STUDY TEXT =

The Minecraft Experience at Games for Change, NYC, April 2014

mmpIn 2011, when Mincraft was a beta-game with 100,000 players and not the 1,000,000 it has today – a small idea called Massively Minecraft took flight. It’s main activity was to enable children and adults to play on a server which attempted to allow children to develop ‘digital skills’ based loosely on ISTE’s NETs for students.  Today we’re launching a new project around Minecraft — building the right drivers in home, school and research.

I’m thrilled to be feel like I’m at the centre of it, both as a parent and now as a games researcher. Minecraft represents a unique media-phenomenon and has clearly been taken in remarkable new directions by the community. There is no one ‘best’ way to play, teach or parent around this game in particular. Unlike much of the technological determinism associated with technology and children, Minecraft has achieved what educational software and culture hasn’t. It has managed to bridge the gap between family literacy and school literacy. But all too often, the voices of parents and kids are lost. They are the subjects of research, not active researcher — and that’s what the Massively Minecraft Project is about — actively helping support autonomous research by parents, teachers and kids in to Minecraft.

The Minecraft Experience – at Games for Change, April 2014, New York City.

Today we are pleased to put up the first of a series of projects in this space, reviving the “Massively Minecraft” research and practice agenda. The International “Games for Change” has accepted our panel discussion with leading Industry experts on the “Minecraft Experience” as game, media, educational and cultural artefact. We’re provoking the panel and audience discussion by inviting you (and people you know) to share your road-story (good or bad) with us. This takes place in April 2014 in New York.

Here’s Bron’s open call for participation … please share it widely so that the panel discussion in April (In New York City) takes in as much as possible!

You can read all about it here and we really want you to spread the word!

This project is a chance to have your say about Minecraft. We want to be able to describe Minecraft is all its different experiences and to do that through the eyes of those most experienced with it – youth, teachers, parents and designers.

PROBLEMS TO WORK ON =
1. Through whose eyes does the Minecraft post say the project wants to describe Minecraft's different experiences?
2. Could you write the next part of the Minecraft post, picking up right after its final sentence?

EXTRACTED INFORMATION =
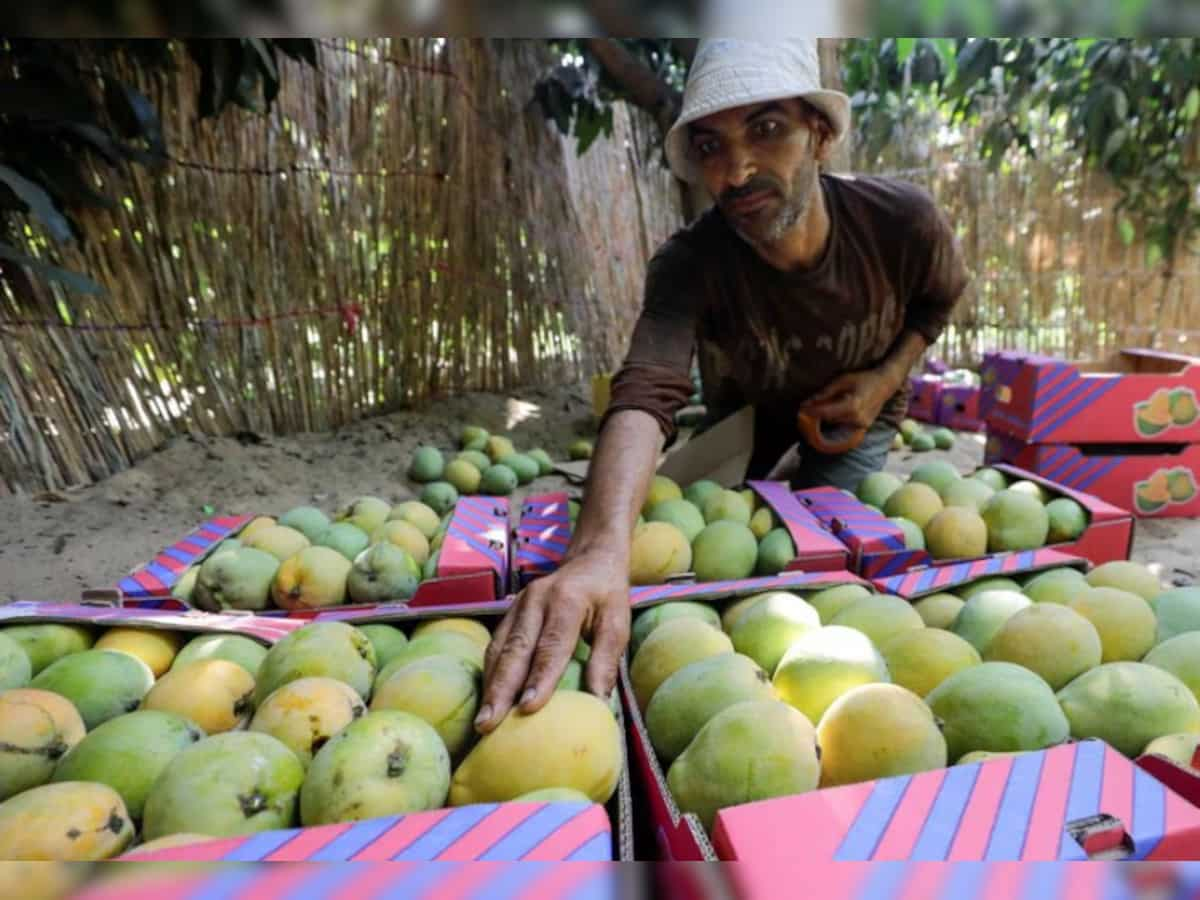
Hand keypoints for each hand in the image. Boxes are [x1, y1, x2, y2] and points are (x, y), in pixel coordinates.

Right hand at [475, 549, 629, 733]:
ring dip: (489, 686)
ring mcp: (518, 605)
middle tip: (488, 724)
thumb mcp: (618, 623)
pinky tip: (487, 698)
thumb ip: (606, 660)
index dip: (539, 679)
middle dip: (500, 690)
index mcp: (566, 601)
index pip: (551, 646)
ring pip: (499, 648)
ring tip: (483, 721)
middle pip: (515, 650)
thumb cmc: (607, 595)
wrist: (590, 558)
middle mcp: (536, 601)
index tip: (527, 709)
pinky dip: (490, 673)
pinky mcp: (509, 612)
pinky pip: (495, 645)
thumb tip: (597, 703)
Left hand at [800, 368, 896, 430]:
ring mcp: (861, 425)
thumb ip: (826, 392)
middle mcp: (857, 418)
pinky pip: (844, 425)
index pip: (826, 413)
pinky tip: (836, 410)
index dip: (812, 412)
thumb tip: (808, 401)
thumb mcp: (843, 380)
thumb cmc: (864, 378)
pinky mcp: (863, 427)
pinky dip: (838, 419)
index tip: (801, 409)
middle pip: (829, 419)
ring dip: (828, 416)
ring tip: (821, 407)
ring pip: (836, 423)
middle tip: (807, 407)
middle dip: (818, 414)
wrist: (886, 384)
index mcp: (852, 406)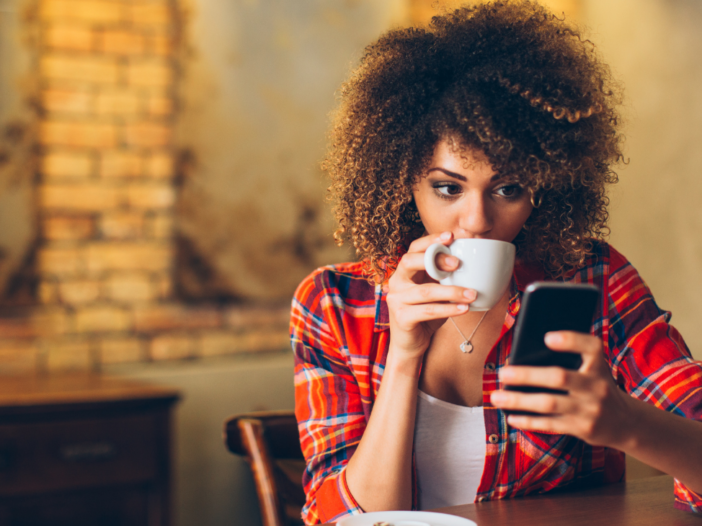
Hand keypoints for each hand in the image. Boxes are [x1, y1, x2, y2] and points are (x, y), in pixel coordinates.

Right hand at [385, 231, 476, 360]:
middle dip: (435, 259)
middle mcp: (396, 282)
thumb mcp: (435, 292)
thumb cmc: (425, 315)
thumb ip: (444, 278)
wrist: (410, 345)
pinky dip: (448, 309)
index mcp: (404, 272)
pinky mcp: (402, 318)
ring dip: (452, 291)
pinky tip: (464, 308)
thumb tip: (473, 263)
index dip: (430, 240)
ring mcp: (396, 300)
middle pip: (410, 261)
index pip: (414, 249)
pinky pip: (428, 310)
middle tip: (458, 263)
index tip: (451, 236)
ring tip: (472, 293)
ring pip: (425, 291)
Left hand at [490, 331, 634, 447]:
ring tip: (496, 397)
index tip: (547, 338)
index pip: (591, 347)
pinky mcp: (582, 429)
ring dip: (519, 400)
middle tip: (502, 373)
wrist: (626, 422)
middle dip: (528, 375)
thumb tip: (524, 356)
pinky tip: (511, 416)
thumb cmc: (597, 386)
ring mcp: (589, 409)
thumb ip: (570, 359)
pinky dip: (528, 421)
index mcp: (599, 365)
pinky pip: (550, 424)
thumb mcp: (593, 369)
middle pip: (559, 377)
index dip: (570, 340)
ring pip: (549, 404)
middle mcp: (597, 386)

RESPONSES FOR EACH TASK =
1. Youth, teachers, parents and designers.

2.
You can add content to the wiki or point to fab content you have already online (stories, blogs, photos, videos etc). Contribute to a page or design a page of your own. Take this space in whatever direction you feel it needs to go to describe Minecraft well!

Those wanting to contribute will have to join the wiki. We have chosen to not have this a completely open wiki in order to monitor and protect any of our young contributors. And we would love them to contribute and sign their contributions with their username and identifying whether they are ‪#‎youth‬‪#‎teacher‬‪#‎parent‬‪#‎designer‬ or other. This will be very useful data as time goes on.

We want this to be a global project with the widest ownership possible, so don’t be shy or feel that your contribution will not count because this crowd sourcing stuff is only powerful if every voice is heard.

Are you in? Let me know if you need any further info or advice.

Bron Stuckey & Dean Groom
The Massively Minecraft Project


Massively Minecraft – Eco Award, unpacked.

Maybe I was too quick in my last post about how we’re designing our game-world. I probably lacked detail (again). So here’s an example – in a sort of school like – presentation of how our adventures work. Kids choose these things, we don’t mandate them at all. This one’s about the environment, and here is a really brief sketch of how it works. You have to imagine that this mission is something the kid is curious and has chosen to do from a really simple description. If you like we use a kind of elevator pitch to get their attention. They are rewarded in the game for their work – there is no pass/fail or score. The kid will usually go off and make something – and ask questions. We look for chances to discuss these things, but we don’t interrogate the kids along the way, and accept that the rhythm is set by the kids, not us. Ultimately they know that in order to get the award, they will have to satisfy the evaluation in the game and in the guild.

Again, this is just an example! – it’s not at all trying to explain how this is facilitated and led in the game other than to say, the is never any direct instruction or lectures – it all happens though play and feedback. For parents, the invlovement comes though helping answer their kid’s questions and perhaps to show them or talk to them about these issues – it’s sort of opportunity driven (gamers will get what I mean). For example, a new report might come on and they want to talk about it or perhaps Dad points out rubbish left on the kerbside. When parents are aware of what kids are doing in the game, they are far more likely to discuss these things – using their own story, examples and particular style of teaching their kids. Parents are teachers too, and do a pretty good job when they are actually aware of what their kids are learning/curious about.

Think of this as a kind of invisible frame, it’s up to the moderator to show that they kids can do this – and to do that they also have to know the kid. I’m avoiding writing swathes on this – suffice to say – it’s not teaching as we might imagine from our Tyler-ist heritage and belief. This is the world of Notch.

The Eco-Builders Award

Importance: The world is made of natural and man made materials, some materials are less environmentally friendly than others.

Emotional Engagement: The world is easily polluted with man made rubbish, and man likes to use natural materials to make things that become this rubbish.

Binary Opposites: A world that we can/cannot live in

Content: Green groups, youtube videos, news, newspapers, the world outside our door.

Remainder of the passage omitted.